К несчастью, он собирается стать воином, правда, пока раздумывает, и я искренне надеюсь, что он в конце концов позабудет о своем желании.
- Ты специально стараешься вывести меня из равновесия, Мелани Труа?
- Есть немножко.
- Мне кажется, ты ненавидишь войну.
- Какой нормальный человек ее любит?
- Но разве нет на свете ничего такого, за что ты стала бы сражаться? Твой ребенок, например?
- Если на него напали бы, то да. Но агрессии я не признаю.
- В Ком-Гвардии все такие пацифисты?
- Я не могу говорить за всех. Это у вас в кланах один может точно сказать, что думают другие.
- Ваша Ком-Гвардия для меня вообще загадка. Вы соблюдаете нейтралитет, но располагаете сильной армией. Ваш нарочитый пацифизм почему-то подкреплен полной боевой готовностью.

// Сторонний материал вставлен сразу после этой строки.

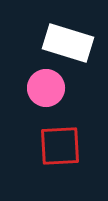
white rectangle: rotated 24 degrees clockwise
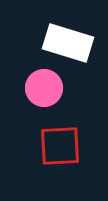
pink circle: moved 2 px left
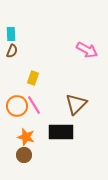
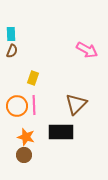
pink line: rotated 30 degrees clockwise
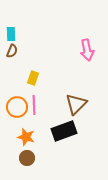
pink arrow: rotated 50 degrees clockwise
orange circle: moved 1 px down
black rectangle: moved 3 px right, 1 px up; rotated 20 degrees counterclockwise
brown circle: moved 3 px right, 3 px down
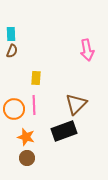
yellow rectangle: moved 3 px right; rotated 16 degrees counterclockwise
orange circle: moved 3 px left, 2 px down
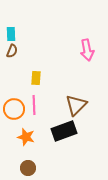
brown triangle: moved 1 px down
brown circle: moved 1 px right, 10 px down
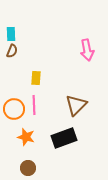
black rectangle: moved 7 px down
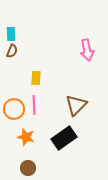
black rectangle: rotated 15 degrees counterclockwise
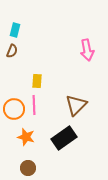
cyan rectangle: moved 4 px right, 4 px up; rotated 16 degrees clockwise
yellow rectangle: moved 1 px right, 3 px down
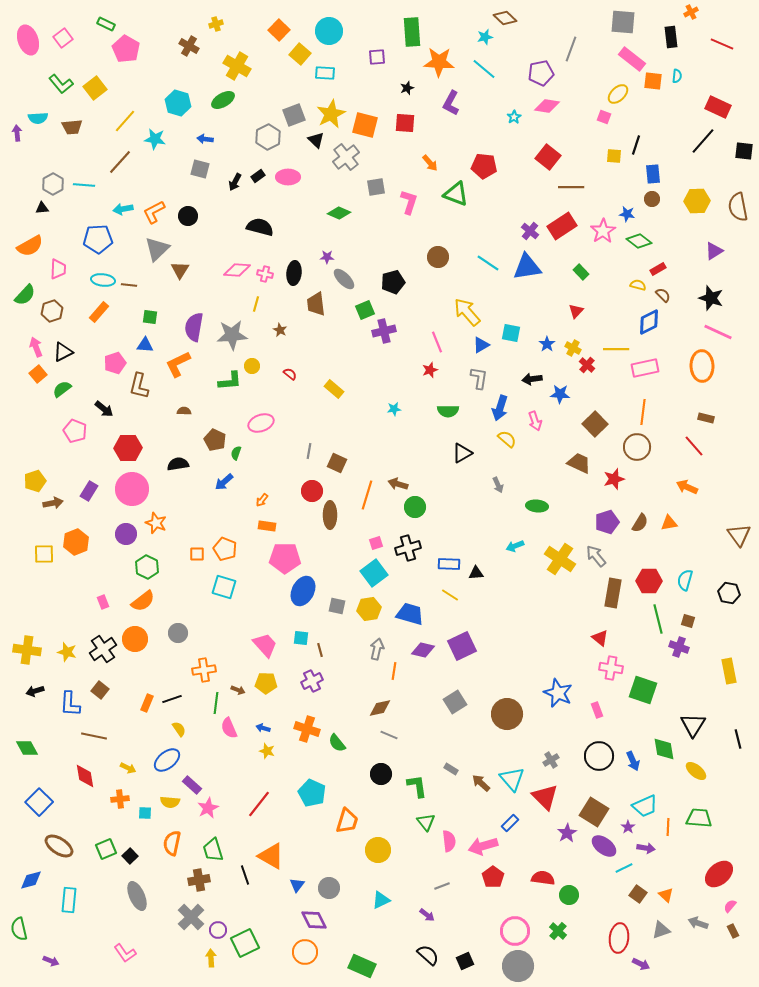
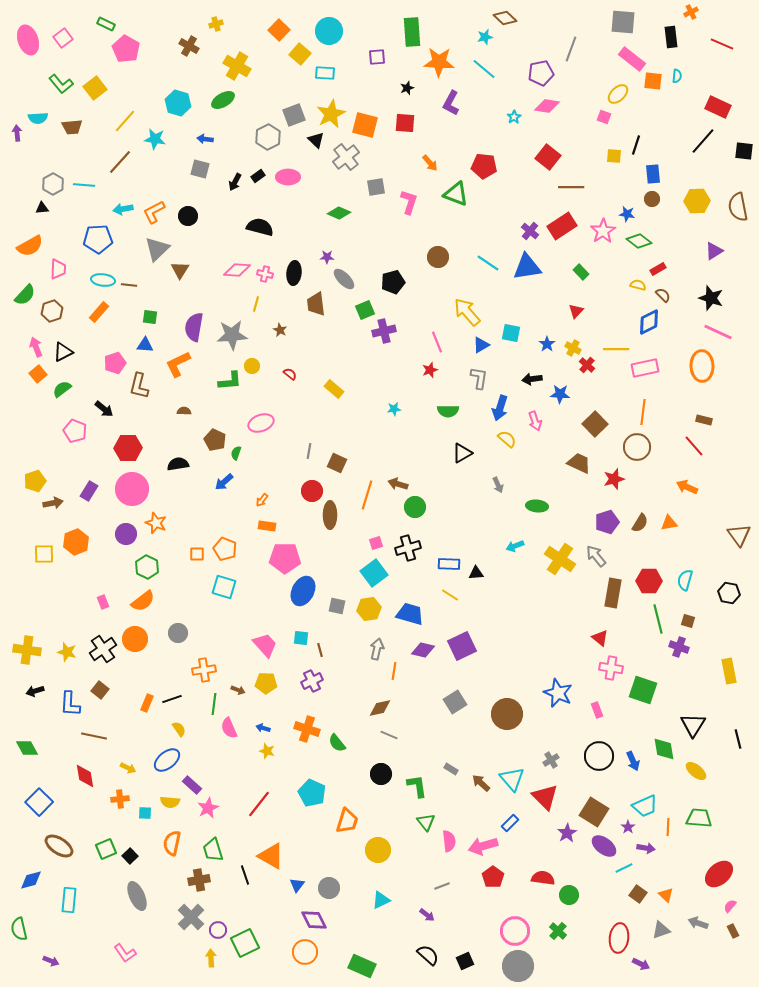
brown rectangle at (706, 418): moved 2 px left, 2 px down
green line at (216, 703): moved 2 px left, 1 px down
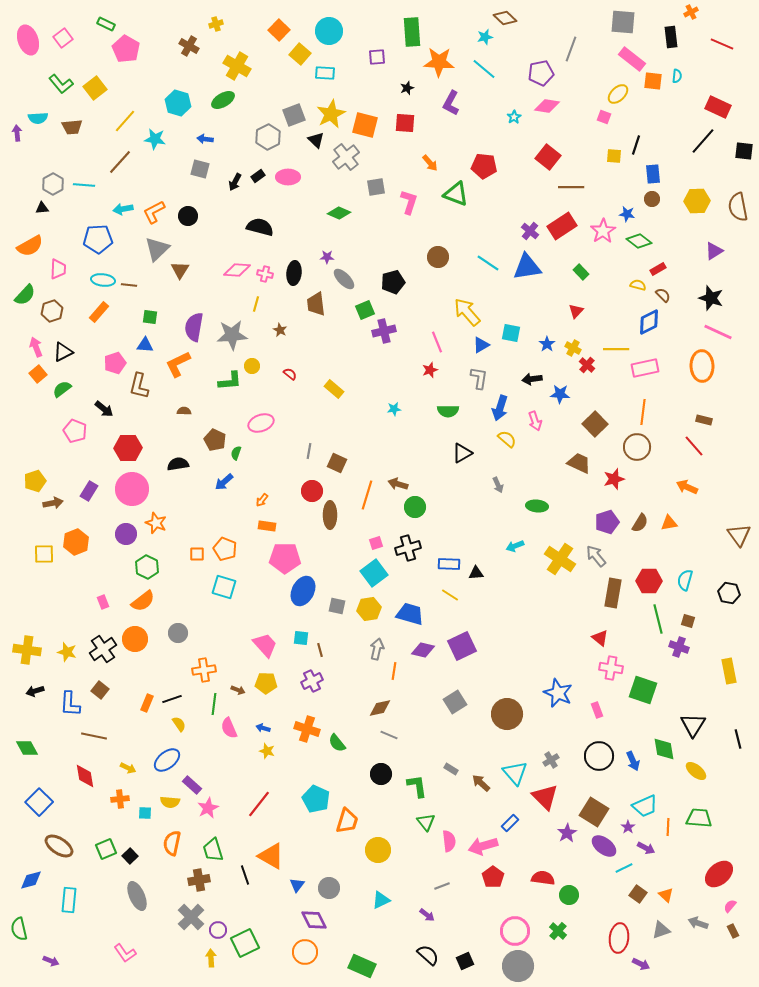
yellow semicircle at (179, 729): moved 5 px up
cyan triangle at (512, 779): moved 3 px right, 6 px up
cyan pentagon at (312, 793): moved 4 px right, 6 px down
purple arrow at (646, 848): rotated 18 degrees clockwise
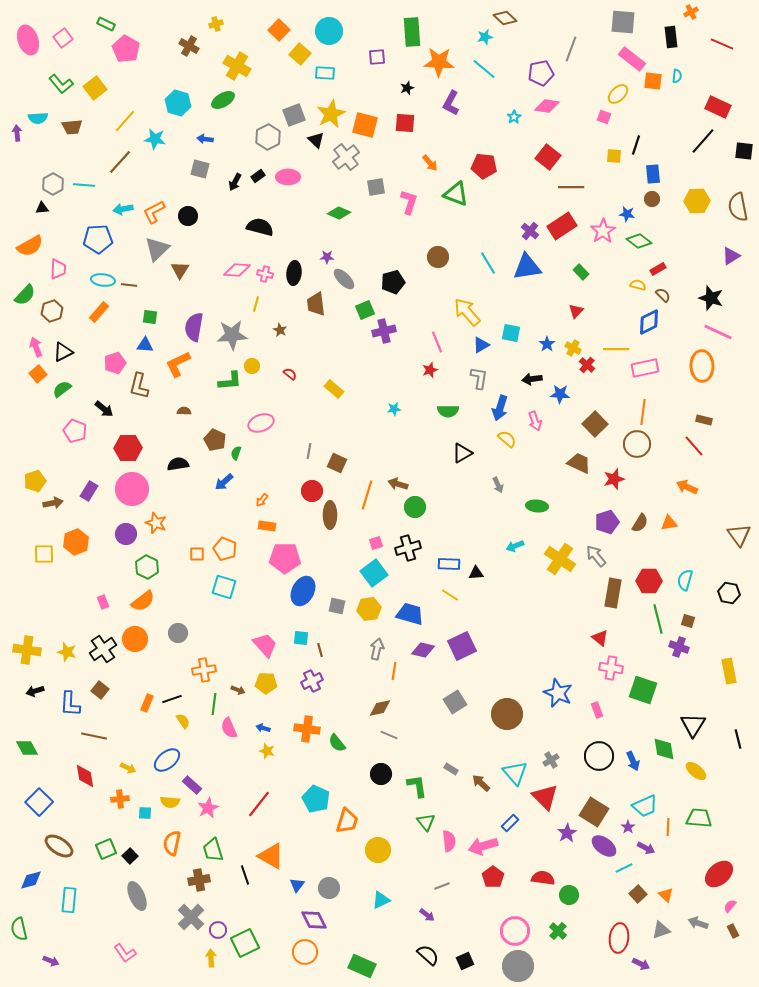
purple triangle at (714, 251): moved 17 px right, 5 px down
cyan line at (488, 263): rotated 25 degrees clockwise
brown circle at (637, 447): moved 3 px up
yellow semicircle at (179, 724): moved 4 px right, 3 px up
orange cross at (307, 729): rotated 10 degrees counterclockwise
brown square at (638, 894): rotated 12 degrees clockwise
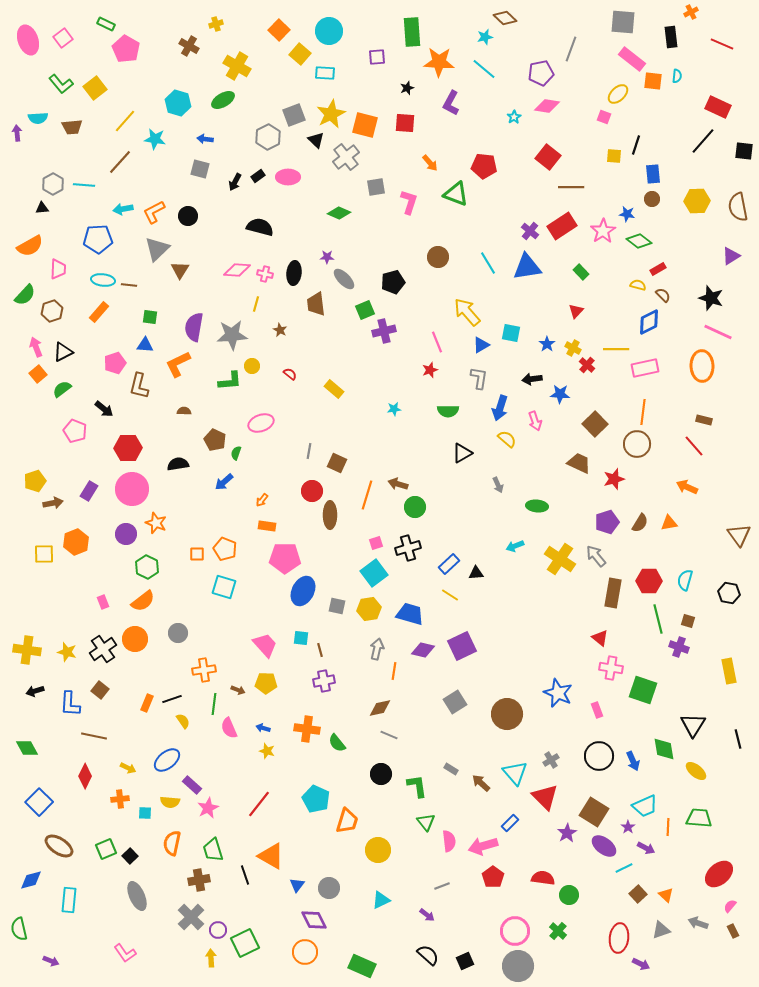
blue rectangle at (449, 564): rotated 45 degrees counterclockwise
purple cross at (312, 681): moved 12 px right; rotated 15 degrees clockwise
red diamond at (85, 776): rotated 35 degrees clockwise
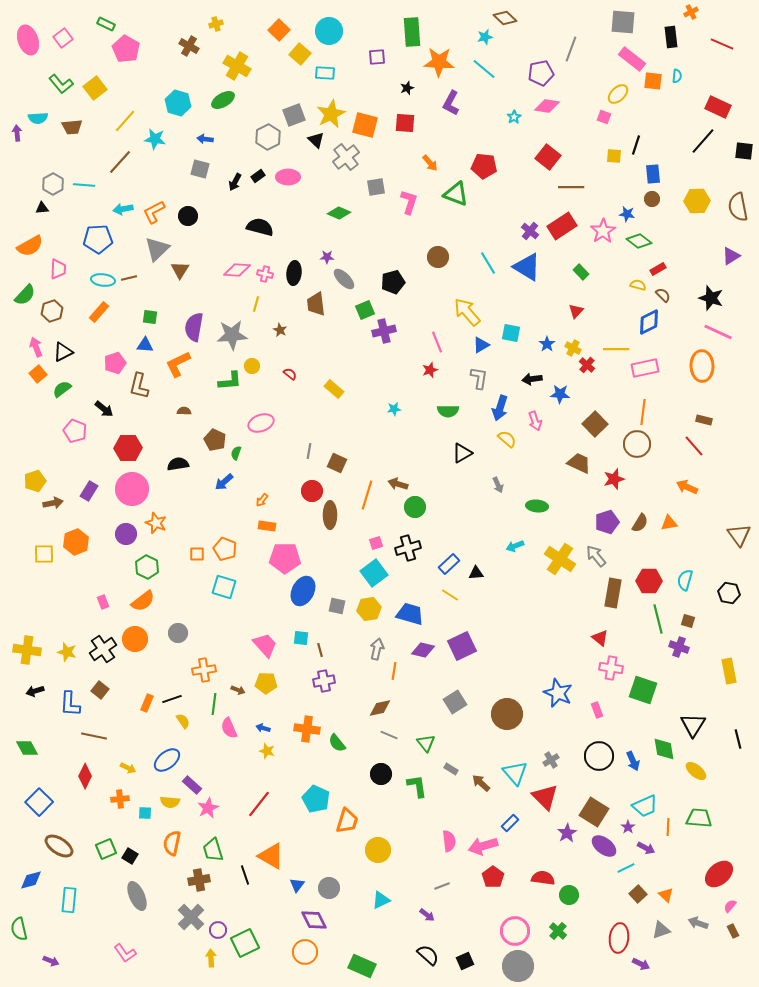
blue triangle at (527, 267): rotated 40 degrees clockwise
brown line at (129, 285): moved 7 px up; rotated 21 degrees counterclockwise
green triangle at (426, 822): moved 79 px up
black square at (130, 856): rotated 14 degrees counterclockwise
cyan line at (624, 868): moved 2 px right
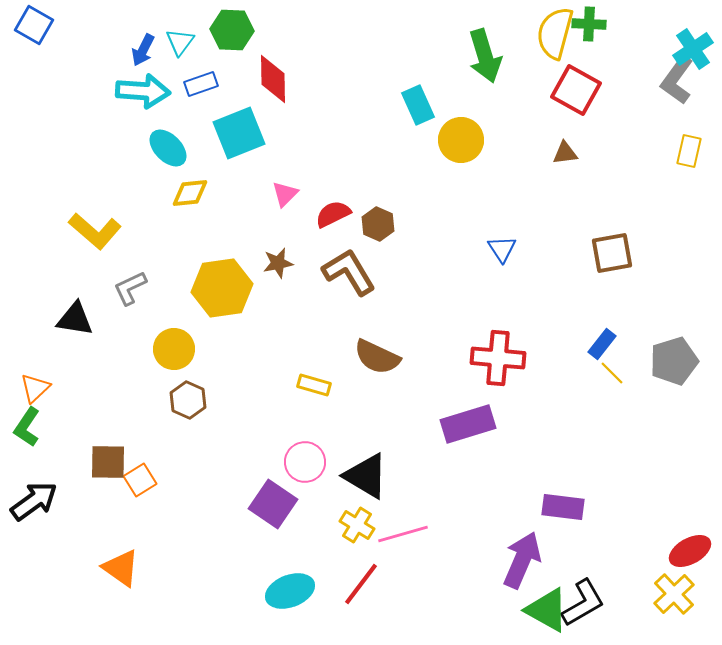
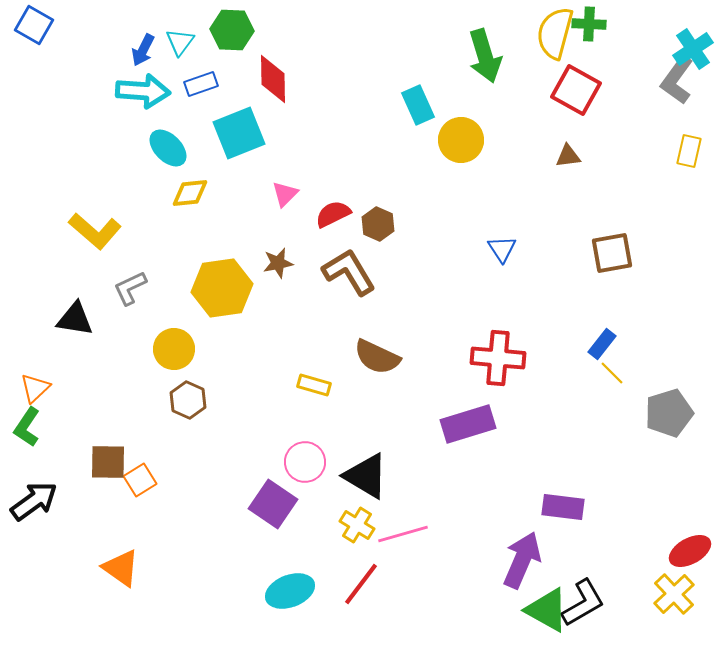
brown triangle at (565, 153): moved 3 px right, 3 px down
gray pentagon at (674, 361): moved 5 px left, 52 px down
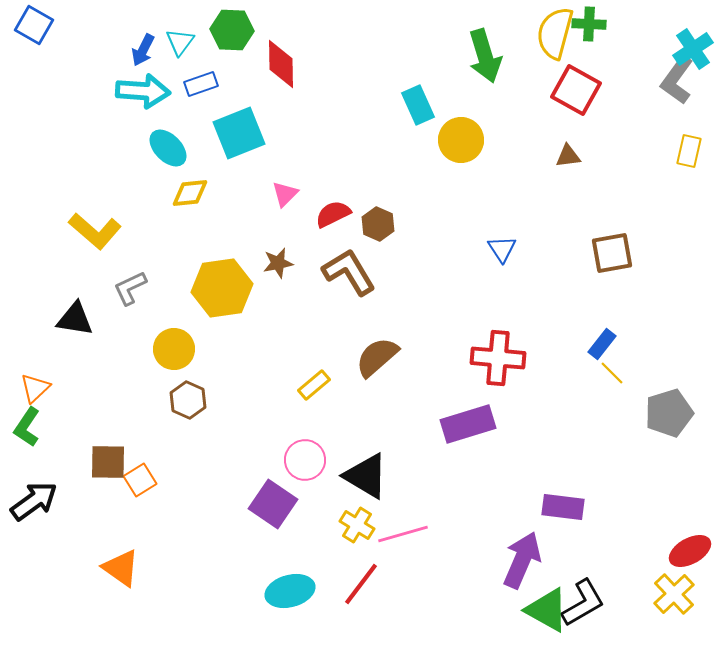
red diamond at (273, 79): moved 8 px right, 15 px up
brown semicircle at (377, 357): rotated 114 degrees clockwise
yellow rectangle at (314, 385): rotated 56 degrees counterclockwise
pink circle at (305, 462): moved 2 px up
cyan ellipse at (290, 591): rotated 6 degrees clockwise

- Вспомни, что я рассказывала тебе о Ком-Гвардии. Это огромная система со своими сложившимися обычаями, отношениями и со своими разногласиями.
- Ты ненавидишь кланы точно так же, как ненавидят их жители Випорта?
- Я стараюсь соблюдать нейтралитет.
- А если честно?
- Да, мне ненавистны воины кланов, однако ты - приятное исключение.
- Надеюсь, этот момент мы сможем обсудить подробнее, когда выберемся отсюда. Сегодня ночью, например, согласна?
- Я буду счастлива. Твои амбиции удовлетворены?
- Вполне.
Джаррет Махони, который до этого совещался со своими приспешниками, опять подошел к ним. Он успел сменить оружие и теперь держал в руках маленький автомат, который любовно прижимал к своей груди, почти так же, как это делают родители, укачивая маленьких детей.
- Наше терпение истощилось. Прайд. Надеюсь, ты изменил свое мнение и согласен выполнить наши требования?
- Нет.
- Тогда пришло время убить еще одного заложника.
Махони взглянул на захваченных клановцев и гвардейцев, затем, покачав головой, повернулся к агророботу.
- Среди заложников - несколько детей клановых техов, - сказал он. - Я не жестокий человек, но ты меня вынуждаешь... Наверное, придется убить одного из них.
Он сделал жест в сторону агроробота, и кто-то из мятежников, выхватив из толпы белобрысого мальчишку, вытащил его на середину площади. Из глаз ребенка текли слезы, но он, надув губы, дерзко смотрел прямо в дуло автомата Джаррета Махони.
- Тебя не волнует, что на твоих глазах будет убит ребенок? - спросил главарь мятежников, повернувшись к Эйдену.
Эйден отказался отвечать. Но тут в разговор вмешалась претор Труа.
- Ты ублюдок! - завопила она. - Ты не посмеешь...
Джаррет Махони хладнокровно развернулся, поднял автомат и выпустил очередь прямо в лицо претора Мелани Труа. Ее лицо, казалось, взорвалось кровью и костями. Мелани рухнула на землю.
Слишком поздно Эйден вскочил на ноги и выбросил вперед руки - он не успел остановить мятежника.
Джаррет Махони шагнул к трупу и пинком ноги перевернул его на спину. Вместо лица в небо смотрело кровавое месиво.
- А ведь ты способен чувствовать, Прайд.
- Я чувствую, что ты совершаешь ошибку за ошибкой, Махони.
Джаррет Махони ткнул автоматом в живот Эйдена.
- Ты будешь следующим, клановый подонок.
- Нет. Я главный заложник, твоя надежда на лучший исход переговоров, а это значит, что, пока твое положение не станет окончательно безнадежным, ты меня не убьешь.
Джаррет Махони отнял дуло автомата от Эйдена и отступил на несколько шагов. Он посмотрел на труп Мелани Труа и прищелкнул языком.
- Мне показалось, что вы оба так мило ворковали... Неужели тебе совсем ее не жалко, полковник?
Эйдену с трудом удалось скрыть презрение, которое он испытывал к этому дураку.
- Махони, убив главного чиновника Ком-Гвардии на Куорелле, ты сделал глупость. Теперь против вас ополчатся не только кланы, но и Ком-Гвардия.
- Я знаю. Это рассчитанный риск, действительно рассчитанный.